The guy next to me is watching porn. EVERYTIME I COME TO THE LIBRARY SOME RANDOM GUY NEXT TO ME LOOKS AT PORN.
he cracked the bottle of jager at 11am and said "hey, its Saturday and I gotta do something"
I am currently google image searching dick piercings, trying to see what I'm getting myself into.
He is now tagging himself in my pics from last year where he is barely visable in the corner. i feel like he's marking his territory.
Ya he's alive. Apparently he's been drinking Naty and listening to Unbreak My Heart on repeat all day.

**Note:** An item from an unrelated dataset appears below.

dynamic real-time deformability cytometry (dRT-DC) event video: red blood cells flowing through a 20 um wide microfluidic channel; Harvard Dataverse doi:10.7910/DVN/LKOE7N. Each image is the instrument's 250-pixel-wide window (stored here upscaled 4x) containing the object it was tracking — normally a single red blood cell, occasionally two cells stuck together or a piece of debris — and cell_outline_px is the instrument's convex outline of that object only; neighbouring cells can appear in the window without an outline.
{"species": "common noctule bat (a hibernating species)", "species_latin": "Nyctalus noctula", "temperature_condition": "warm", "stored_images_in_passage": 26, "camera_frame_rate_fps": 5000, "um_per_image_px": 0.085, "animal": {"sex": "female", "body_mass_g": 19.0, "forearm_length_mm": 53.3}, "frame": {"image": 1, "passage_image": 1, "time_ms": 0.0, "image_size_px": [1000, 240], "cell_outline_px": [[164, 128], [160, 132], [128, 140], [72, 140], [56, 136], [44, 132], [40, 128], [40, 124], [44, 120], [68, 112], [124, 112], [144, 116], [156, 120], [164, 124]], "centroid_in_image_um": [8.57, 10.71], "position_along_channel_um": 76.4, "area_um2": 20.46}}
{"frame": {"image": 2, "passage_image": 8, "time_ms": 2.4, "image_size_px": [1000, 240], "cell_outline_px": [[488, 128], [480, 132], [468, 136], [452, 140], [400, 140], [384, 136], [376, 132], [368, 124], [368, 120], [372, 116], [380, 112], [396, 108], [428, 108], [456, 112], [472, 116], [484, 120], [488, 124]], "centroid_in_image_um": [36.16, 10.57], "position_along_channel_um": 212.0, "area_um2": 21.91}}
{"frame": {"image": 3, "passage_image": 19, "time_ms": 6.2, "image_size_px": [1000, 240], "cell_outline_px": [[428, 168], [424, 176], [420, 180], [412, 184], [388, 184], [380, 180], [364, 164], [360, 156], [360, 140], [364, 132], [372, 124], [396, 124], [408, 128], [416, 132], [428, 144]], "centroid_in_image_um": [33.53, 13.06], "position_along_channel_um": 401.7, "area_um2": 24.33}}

If you hear a loud thud and smell ozone, I may have been electrocuted.
He congratulated me by offering up free orgasms.. I told him I also had a birthday last month we needed to celebrate.. He was there in ten minutes.
"This is Emily. She likes potatoes. And sometimes laughs and cries at the same time, and has a wonderful butt"
Should I take a fireball shot or brush my teeth?
She's 90% sass and 10% boobs
I officially have worse injuries from a baby shower than roller derby.
Thanks for DJing my sex last night. You were on point 💜
Well, thanks for not letting me sleep with anyone, but no thanks for telling everyone I have the clap.
Please stop calling me a pterodactyl during sex. It only happens when you're drunk, but still.